• PROBLEM TO WORK ON:
Locate "is no significant" in the listing below, then output the line holding it and every line after it, exactly and with nothing else.

• DATA:
———

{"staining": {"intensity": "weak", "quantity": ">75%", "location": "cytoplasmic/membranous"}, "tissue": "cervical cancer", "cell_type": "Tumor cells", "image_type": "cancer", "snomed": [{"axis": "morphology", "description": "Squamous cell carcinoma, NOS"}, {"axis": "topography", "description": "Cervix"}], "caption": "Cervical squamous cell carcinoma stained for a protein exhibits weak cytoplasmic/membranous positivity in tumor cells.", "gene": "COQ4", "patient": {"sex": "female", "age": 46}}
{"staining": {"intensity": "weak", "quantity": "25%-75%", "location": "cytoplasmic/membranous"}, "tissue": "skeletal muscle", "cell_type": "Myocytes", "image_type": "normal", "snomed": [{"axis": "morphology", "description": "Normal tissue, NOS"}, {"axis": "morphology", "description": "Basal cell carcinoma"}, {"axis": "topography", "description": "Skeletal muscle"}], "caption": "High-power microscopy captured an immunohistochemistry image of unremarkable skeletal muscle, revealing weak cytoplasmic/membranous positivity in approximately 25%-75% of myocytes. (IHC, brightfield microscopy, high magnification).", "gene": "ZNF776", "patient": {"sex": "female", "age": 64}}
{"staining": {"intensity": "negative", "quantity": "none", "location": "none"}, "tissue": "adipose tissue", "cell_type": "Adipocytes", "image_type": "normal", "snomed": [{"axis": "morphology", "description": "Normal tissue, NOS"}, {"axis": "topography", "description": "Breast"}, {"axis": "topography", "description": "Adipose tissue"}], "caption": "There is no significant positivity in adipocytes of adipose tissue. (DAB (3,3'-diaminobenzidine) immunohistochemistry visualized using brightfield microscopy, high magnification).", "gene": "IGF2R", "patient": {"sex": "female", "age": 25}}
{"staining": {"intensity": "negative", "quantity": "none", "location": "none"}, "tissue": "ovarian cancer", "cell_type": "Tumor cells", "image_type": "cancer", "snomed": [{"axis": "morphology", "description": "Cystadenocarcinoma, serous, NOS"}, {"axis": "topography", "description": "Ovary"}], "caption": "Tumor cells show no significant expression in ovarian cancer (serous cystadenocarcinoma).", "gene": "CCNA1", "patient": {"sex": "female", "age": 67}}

———

• SOLUTION FOR THIS EXERCISE:
{"staining": {"intensity": "negative", "quantity": "none", "location": "none"}, "tissue": "adipose tissue", "cell_type": "Adipocytes", "image_type": "normal", "snomed": [{"axis": "morphology", "description": "Normal tissue, NOS"}, {"axis": "topography", "description": "Breast"}, {"axis": "topography", "description": "Adipose tissue"}], "caption": "There is no significant positivity in adipocytes of adipose tissue. (DAB (3,3'-diaminobenzidine) immunohistochemistry visualized using brightfield microscopy, high magnification).", "gene": "IGF2R", "patient": {"sex": "female", "age": 25}}
{"staining": {"intensity": "negative", "quantity": "none", "location": "none"}, "tissue": "ovarian cancer", "cell_type": "Tumor cells", "image_type": "cancer", "snomed": [{"axis": "morphology", "description": "Cystadenocarcinoma, serous, NOS"}, {"axis": "topography", "description": "Ovary"}], "caption": "Tumor cells show no significant expression in ovarian cancer (serous cystadenocarcinoma).", "gene": "CCNA1", "patient": {"sex": "female", "age": 67}}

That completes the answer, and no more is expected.